- What you need to do:
Reproduce the listing below verbatim.

Saved data entries:
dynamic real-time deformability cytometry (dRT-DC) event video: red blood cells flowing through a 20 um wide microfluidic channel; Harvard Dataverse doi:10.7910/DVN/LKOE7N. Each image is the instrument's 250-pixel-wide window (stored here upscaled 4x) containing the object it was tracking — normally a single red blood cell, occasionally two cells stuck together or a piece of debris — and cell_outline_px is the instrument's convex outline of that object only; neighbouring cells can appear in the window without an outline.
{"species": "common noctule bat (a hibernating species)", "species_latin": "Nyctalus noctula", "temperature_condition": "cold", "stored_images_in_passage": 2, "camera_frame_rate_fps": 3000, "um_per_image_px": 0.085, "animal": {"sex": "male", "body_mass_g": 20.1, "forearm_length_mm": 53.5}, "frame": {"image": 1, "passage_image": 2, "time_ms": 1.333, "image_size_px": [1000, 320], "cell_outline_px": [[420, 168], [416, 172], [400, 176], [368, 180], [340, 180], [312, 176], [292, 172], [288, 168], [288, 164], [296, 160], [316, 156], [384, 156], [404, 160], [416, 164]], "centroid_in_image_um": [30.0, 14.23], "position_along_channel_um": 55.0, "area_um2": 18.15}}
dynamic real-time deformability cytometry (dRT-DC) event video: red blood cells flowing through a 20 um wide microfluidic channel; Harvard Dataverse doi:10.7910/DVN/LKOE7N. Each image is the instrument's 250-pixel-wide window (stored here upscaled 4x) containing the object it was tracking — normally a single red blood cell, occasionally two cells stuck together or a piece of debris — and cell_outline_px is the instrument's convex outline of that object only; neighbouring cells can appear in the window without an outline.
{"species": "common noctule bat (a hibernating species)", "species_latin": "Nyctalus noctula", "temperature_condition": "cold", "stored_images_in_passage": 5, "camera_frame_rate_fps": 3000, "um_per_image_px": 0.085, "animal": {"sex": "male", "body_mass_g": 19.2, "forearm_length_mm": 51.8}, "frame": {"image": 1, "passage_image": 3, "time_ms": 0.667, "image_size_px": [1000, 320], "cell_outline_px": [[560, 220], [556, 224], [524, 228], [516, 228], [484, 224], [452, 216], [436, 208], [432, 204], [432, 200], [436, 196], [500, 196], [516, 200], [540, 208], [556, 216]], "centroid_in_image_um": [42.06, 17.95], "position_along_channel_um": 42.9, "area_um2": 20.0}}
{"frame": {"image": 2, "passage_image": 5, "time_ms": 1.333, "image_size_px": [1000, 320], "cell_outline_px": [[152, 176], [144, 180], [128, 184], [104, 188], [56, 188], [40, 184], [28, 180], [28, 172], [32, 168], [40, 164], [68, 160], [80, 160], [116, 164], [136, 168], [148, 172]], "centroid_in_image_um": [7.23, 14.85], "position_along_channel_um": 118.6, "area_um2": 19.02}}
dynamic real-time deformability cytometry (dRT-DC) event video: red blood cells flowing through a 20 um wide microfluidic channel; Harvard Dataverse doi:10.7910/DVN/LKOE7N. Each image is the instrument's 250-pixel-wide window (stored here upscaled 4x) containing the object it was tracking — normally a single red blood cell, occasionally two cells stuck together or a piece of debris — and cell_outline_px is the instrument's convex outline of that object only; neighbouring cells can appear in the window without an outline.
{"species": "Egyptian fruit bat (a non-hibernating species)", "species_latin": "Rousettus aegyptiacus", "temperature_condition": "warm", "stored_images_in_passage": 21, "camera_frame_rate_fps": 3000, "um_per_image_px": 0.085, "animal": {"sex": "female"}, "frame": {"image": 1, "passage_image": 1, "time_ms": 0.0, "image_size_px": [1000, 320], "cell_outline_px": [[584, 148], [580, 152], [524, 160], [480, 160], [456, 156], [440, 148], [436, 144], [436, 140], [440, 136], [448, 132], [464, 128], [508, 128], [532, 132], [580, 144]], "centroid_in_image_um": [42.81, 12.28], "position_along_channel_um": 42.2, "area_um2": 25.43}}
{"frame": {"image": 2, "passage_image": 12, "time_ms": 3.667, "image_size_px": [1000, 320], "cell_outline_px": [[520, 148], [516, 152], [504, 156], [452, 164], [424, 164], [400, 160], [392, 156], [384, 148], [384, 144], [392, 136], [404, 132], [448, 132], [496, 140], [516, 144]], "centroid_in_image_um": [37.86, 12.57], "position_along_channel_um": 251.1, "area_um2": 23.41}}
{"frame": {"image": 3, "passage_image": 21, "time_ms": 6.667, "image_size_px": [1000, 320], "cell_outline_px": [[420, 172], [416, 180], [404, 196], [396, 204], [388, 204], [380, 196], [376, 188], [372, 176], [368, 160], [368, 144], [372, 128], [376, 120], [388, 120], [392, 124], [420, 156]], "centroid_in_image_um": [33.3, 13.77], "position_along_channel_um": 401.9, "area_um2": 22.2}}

- The solution:
dynamic real-time deformability cytometry (dRT-DC) event video: red blood cells flowing through a 20 um wide microfluidic channel; Harvard Dataverse doi:10.7910/DVN/LKOE7N. Each image is the instrument's 250-pixel-wide window (stored here upscaled 4x) containing the object it was tracking — normally a single red blood cell, occasionally two cells stuck together or a piece of debris — and cell_outline_px is the instrument's convex outline of that object only; neighbouring cells can appear in the window without an outline.
{"species": "common noctule bat (a hibernating species)", "species_latin": "Nyctalus noctula", "temperature_condition": "cold", "stored_images_in_passage": 2, "camera_frame_rate_fps": 3000, "um_per_image_px": 0.085, "animal": {"sex": "male", "body_mass_g": 20.1, "forearm_length_mm": 53.5}, "frame": {"image": 1, "passage_image": 2, "time_ms": 1.333, "image_size_px": [1000, 320], "cell_outline_px": [[420, 168], [416, 172], [400, 176], [368, 180], [340, 180], [312, 176], [292, 172], [288, 168], [288, 164], [296, 160], [316, 156], [384, 156], [404, 160], [416, 164]], "centroid_in_image_um": [30.0, 14.23], "position_along_channel_um": 55.0, "area_um2": 18.15}}
dynamic real-time deformability cytometry (dRT-DC) event video: red blood cells flowing through a 20 um wide microfluidic channel; Harvard Dataverse doi:10.7910/DVN/LKOE7N. Each image is the instrument's 250-pixel-wide window (stored here upscaled 4x) containing the object it was tracking — normally a single red blood cell, occasionally two cells stuck together or a piece of debris — and cell_outline_px is the instrument's convex outline of that object only; neighbouring cells can appear in the window without an outline.
{"species": "common noctule bat (a hibernating species)", "species_latin": "Nyctalus noctula", "temperature_condition": "cold", "stored_images_in_passage": 5, "camera_frame_rate_fps": 3000, "um_per_image_px": 0.085, "animal": {"sex": "male", "body_mass_g": 19.2, "forearm_length_mm": 51.8}, "frame": {"image": 1, "passage_image": 3, "time_ms": 0.667, "image_size_px": [1000, 320], "cell_outline_px": [[560, 220], [556, 224], [524, 228], [516, 228], [484, 224], [452, 216], [436, 208], [432, 204], [432, 200], [436, 196], [500, 196], [516, 200], [540, 208], [556, 216]], "centroid_in_image_um": [42.06, 17.95], "position_along_channel_um": 42.9, "area_um2": 20.0}}
{"frame": {"image": 2, "passage_image": 5, "time_ms": 1.333, "image_size_px": [1000, 320], "cell_outline_px": [[152, 176], [144, 180], [128, 184], [104, 188], [56, 188], [40, 184], [28, 180], [28, 172], [32, 168], [40, 164], [68, 160], [80, 160], [116, 164], [136, 168], [148, 172]], "centroid_in_image_um": [7.23, 14.85], "position_along_channel_um": 118.6, "area_um2": 19.02}}
dynamic real-time deformability cytometry (dRT-DC) event video: red blood cells flowing through a 20 um wide microfluidic channel; Harvard Dataverse doi:10.7910/DVN/LKOE7N. Each image is the instrument's 250-pixel-wide window (stored here upscaled 4x) containing the object it was tracking — normally a single red blood cell, occasionally two cells stuck together or a piece of debris — and cell_outline_px is the instrument's convex outline of that object only; neighbouring cells can appear in the window without an outline.
{"species": "Egyptian fruit bat (a non-hibernating species)", "species_latin": "Rousettus aegyptiacus", "temperature_condition": "warm", "stored_images_in_passage": 21, "camera_frame_rate_fps": 3000, "um_per_image_px": 0.085, "animal": {"sex": "female"}, "frame": {"image": 1, "passage_image": 1, "time_ms": 0.0, "image_size_px": [1000, 320], "cell_outline_px": [[584, 148], [580, 152], [524, 160], [480, 160], [456, 156], [440, 148], [436, 144], [436, 140], [440, 136], [448, 132], [464, 128], [508, 128], [532, 132], [580, 144]], "centroid_in_image_um": [42.81, 12.28], "position_along_channel_um": 42.2, "area_um2": 25.43}}
{"frame": {"image": 2, "passage_image": 12, "time_ms": 3.667, "image_size_px": [1000, 320], "cell_outline_px": [[520, 148], [516, 152], [504, 156], [452, 164], [424, 164], [400, 160], [392, 156], [384, 148], [384, 144], [392, 136], [404, 132], [448, 132], [496, 140], [516, 144]], "centroid_in_image_um": [37.86, 12.57], "position_along_channel_um": 251.1, "area_um2": 23.41}}
{"frame": {"image": 3, "passage_image": 21, "time_ms": 6.667, "image_size_px": [1000, 320], "cell_outline_px": [[420, 172], [416, 180], [404, 196], [396, 204], [388, 204], [380, 196], [376, 188], [372, 176], [368, 160], [368, 144], [372, 128], [376, 120], [388, 120], [392, 124], [420, 156]], "centroid_in_image_um": [33.3, 13.77], "position_along_channel_um": 401.9, "area_um2": 22.2}}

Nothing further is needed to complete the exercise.